Tom Jobim, segundo Ruy Castro e Nelson Pereira dos Santos

O contrabaixista Tião Neto, Tom Jobim, Stan Getz, João Gilberto e o baterista Milton Banana, durante as gravações de "Getz/Gilberto" (março de 1963)
O contrabaixista Tião Neto, Tom Jobim, Stan Getz, João Gilberto e o baterista Milton Banana, durante as gravações de Getz/Gilberto (foto: David Drew Zingg, março de 1963)

“Tom Jobim era da área da extrema sensibilidade musical. Escrevia coisas como: ‘… É pau, é pedra / É o fim do caminho’. Repetia isso 20 vezes, uma coisa absurdamente simples, daí vem o Leonard Feather, o maior crítico de jazz americano e decreta: ‘Essa é uma das cem maiores melodias do Século 20!’. Porra, o cara repete duas notas e é uma das cem melodias do século?! Essa sensibilidade que o Tom tinha é algo único. Isso é coisa que só Mozart ou Erik Satie faziam.”

O depoimento acima foi registrado em fevereiro de 2011, ocasião em que o maestro Julio Medaglia concedeu longa entrevista para a edição 43 da Brasileiros (leia). Sofisticado e dono de um rico repertório cultural, Tom Jobim – que nasceu Antônio Carlos Brasileiro de Almeida Jobim e partiu há exatos 20 anos, completados nessa segunda-feira, 08.12 – foi muito mais do que uma unanimidade entre seus pares de batuta e os círculos restritos dos decanos da crítica de jazz mundial. A influência da obra deixada por ele norteou inúmeros intérpretes e compositores populares ao redor do mundo. Inspiração tamanha que, no final dos anos 1960, sindicatos dos músicos ao redor dos Estados Unidos chegaram a delimitar cotas de brasileiros atuantes no país, por conta da enorme demanda de instrumentistas que dominassem, com  excelência nativa, a síncope da Bossa Nova, muitas vezes indecifrável para os músicos americanos.

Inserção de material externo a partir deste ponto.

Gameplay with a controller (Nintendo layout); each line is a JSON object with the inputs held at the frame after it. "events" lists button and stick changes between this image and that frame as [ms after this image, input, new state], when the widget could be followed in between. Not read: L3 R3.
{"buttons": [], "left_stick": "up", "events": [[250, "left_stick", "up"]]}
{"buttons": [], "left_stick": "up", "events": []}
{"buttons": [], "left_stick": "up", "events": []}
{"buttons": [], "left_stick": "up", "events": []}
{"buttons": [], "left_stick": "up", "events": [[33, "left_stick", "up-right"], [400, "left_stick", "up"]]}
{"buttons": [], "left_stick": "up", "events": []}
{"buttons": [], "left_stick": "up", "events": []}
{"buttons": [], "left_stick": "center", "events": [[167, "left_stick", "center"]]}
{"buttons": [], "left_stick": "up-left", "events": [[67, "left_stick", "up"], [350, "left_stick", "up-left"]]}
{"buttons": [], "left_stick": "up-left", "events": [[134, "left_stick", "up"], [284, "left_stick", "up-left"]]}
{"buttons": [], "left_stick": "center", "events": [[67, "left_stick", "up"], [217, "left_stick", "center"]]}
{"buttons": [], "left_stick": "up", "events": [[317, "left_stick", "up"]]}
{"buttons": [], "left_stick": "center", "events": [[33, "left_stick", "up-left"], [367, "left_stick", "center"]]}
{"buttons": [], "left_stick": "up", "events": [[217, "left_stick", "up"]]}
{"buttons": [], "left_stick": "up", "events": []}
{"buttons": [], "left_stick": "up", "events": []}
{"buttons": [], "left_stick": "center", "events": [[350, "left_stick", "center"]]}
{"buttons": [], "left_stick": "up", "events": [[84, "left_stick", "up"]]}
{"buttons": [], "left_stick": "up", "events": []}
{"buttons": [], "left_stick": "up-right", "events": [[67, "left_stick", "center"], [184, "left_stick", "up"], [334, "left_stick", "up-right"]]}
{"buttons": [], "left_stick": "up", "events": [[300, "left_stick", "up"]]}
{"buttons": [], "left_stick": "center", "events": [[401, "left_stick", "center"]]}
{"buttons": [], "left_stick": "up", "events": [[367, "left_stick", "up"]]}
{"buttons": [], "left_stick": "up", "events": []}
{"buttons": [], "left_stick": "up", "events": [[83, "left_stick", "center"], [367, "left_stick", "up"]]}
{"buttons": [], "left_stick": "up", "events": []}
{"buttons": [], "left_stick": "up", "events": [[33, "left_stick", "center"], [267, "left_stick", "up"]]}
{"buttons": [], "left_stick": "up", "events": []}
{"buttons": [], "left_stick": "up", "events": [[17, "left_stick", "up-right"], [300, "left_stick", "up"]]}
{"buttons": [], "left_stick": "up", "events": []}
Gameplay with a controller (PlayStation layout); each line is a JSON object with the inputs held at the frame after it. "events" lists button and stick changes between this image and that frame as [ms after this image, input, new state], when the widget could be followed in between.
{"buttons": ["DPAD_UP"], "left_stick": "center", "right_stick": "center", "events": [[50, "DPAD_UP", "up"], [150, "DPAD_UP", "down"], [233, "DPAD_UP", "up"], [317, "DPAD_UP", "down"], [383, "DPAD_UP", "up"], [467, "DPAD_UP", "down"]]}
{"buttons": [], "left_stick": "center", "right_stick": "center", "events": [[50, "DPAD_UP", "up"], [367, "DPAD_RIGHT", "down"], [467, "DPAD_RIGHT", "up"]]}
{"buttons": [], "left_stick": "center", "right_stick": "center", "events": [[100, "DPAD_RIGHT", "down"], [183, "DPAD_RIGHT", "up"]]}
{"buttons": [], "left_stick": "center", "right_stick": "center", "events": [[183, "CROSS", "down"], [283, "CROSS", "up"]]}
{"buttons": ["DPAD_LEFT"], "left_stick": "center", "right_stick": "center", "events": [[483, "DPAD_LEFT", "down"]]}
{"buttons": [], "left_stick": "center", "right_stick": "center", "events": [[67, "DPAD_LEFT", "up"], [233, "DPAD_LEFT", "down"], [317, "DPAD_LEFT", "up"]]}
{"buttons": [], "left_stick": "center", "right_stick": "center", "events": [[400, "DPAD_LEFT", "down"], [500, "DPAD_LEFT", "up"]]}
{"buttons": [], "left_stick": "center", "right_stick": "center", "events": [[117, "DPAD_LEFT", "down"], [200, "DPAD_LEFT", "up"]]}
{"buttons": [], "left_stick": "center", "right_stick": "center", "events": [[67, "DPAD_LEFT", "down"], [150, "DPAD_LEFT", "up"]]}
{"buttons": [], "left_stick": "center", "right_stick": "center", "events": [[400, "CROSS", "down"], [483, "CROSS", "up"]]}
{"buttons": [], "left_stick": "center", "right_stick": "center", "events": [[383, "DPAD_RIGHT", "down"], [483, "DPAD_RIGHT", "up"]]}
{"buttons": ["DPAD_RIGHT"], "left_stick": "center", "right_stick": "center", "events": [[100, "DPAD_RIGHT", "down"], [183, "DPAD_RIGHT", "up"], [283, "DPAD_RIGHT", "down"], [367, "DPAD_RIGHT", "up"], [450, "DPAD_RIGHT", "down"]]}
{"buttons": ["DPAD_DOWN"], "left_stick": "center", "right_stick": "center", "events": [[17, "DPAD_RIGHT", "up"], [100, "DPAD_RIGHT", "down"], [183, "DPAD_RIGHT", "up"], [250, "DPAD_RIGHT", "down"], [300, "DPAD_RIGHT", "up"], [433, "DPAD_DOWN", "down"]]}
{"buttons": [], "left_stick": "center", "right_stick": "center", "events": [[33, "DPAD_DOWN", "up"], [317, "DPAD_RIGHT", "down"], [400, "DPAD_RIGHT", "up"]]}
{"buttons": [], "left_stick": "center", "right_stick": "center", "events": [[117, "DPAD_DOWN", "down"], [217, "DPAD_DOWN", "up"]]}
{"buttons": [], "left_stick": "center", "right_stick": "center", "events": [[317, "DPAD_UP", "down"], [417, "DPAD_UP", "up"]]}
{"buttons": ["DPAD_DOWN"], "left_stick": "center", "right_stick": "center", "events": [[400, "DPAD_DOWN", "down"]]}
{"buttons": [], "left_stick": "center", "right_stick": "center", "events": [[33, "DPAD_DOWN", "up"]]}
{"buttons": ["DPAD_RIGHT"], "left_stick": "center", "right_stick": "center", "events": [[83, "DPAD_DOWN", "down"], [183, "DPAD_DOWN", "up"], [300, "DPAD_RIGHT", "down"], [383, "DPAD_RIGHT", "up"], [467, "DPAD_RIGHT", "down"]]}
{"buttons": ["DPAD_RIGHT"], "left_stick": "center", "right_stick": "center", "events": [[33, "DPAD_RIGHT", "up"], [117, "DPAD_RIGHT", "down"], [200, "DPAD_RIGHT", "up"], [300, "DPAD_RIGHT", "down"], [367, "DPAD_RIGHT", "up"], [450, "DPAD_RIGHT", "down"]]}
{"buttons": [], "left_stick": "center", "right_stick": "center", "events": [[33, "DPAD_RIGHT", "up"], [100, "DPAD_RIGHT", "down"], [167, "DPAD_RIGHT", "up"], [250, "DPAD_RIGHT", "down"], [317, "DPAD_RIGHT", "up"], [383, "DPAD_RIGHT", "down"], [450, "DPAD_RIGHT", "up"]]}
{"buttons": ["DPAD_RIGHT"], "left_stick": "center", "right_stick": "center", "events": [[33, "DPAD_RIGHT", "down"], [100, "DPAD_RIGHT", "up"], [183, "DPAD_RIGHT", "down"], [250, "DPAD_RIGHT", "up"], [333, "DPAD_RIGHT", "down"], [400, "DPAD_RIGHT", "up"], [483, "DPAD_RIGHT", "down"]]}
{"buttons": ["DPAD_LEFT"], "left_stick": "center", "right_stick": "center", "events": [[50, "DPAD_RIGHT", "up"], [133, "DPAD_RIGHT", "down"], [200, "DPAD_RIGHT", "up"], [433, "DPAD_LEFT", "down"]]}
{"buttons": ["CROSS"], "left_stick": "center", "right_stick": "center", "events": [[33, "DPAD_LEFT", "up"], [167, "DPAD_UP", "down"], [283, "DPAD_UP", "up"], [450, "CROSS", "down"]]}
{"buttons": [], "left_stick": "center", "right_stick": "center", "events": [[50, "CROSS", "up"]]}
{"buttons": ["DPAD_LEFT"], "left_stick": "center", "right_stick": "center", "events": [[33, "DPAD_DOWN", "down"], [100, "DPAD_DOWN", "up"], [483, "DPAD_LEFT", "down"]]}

Essa “Invasão Brasileira” teve início em 21 de novembro de 1962 quando, ao lado de João Gilberto e do baterista Milton Banana (entre outros músicos que se apresentaram no evento), Tom Jobim subiu ao palco do lendário Carnegie Hall, em Nova York, armado de novos horizontes harmônicos e melódicos e o canto despojado do amigo baiano. Lançados os estatutos da Bossa Nova em terreno estrangeiro Tom emplacou, em 1963, com o convidativo título The Composer of Desafinado Plays (ouça), seu primeiro álbum internacional pela Verve Records. Mas foi ao lado do amigo João e a partir de março de 1964 – quando chegaram às lojas dos Estados Unidos os primeiros exemplares do álbum Getz/Gilberto, produzido por Tom para a Verve – que ele tomou o mundo de assalto.

Embalado pelo sucesso de Garota de Ipanema e Corcovado – ambas na voz sublime e frágil de Astrud Gilberto (leia reportagem sobre ela), então mulher de João – Getz/Gilberto flagra a tensa parceria entre o saxofonista Stan Getz e o genial baiano. O LP tornou-se um clássico e vendeu milhões. Projeção que abriu caminho para que Tom lançasse, nos EUA, outras obras-primas de sua discografia, como Wave (1967), Stone Flower e Tide (1970). O êxito de Getz/Gilberto também contribuiu para um encontro histórico: em 1967 Tom dividiu um álbum com ninguém menos que Frank Sinatra. Francis Albert Sinatra & Antonio Carlos Jobim foi lançado, também pela Verve, naquele mesmo ano (veja os dois em apresentação ao vivo, em novembro de 1967). Embora seja um álbum brasileiríssimo Elis & Tom (1974), outro grande sucesso da discografia do maestro, também foi registrado nos Estados Unidos, em Los Angeles, mas com arranjos de Cesar Camargo Mariano, então marido de Elis Regina (leia perfil do músico).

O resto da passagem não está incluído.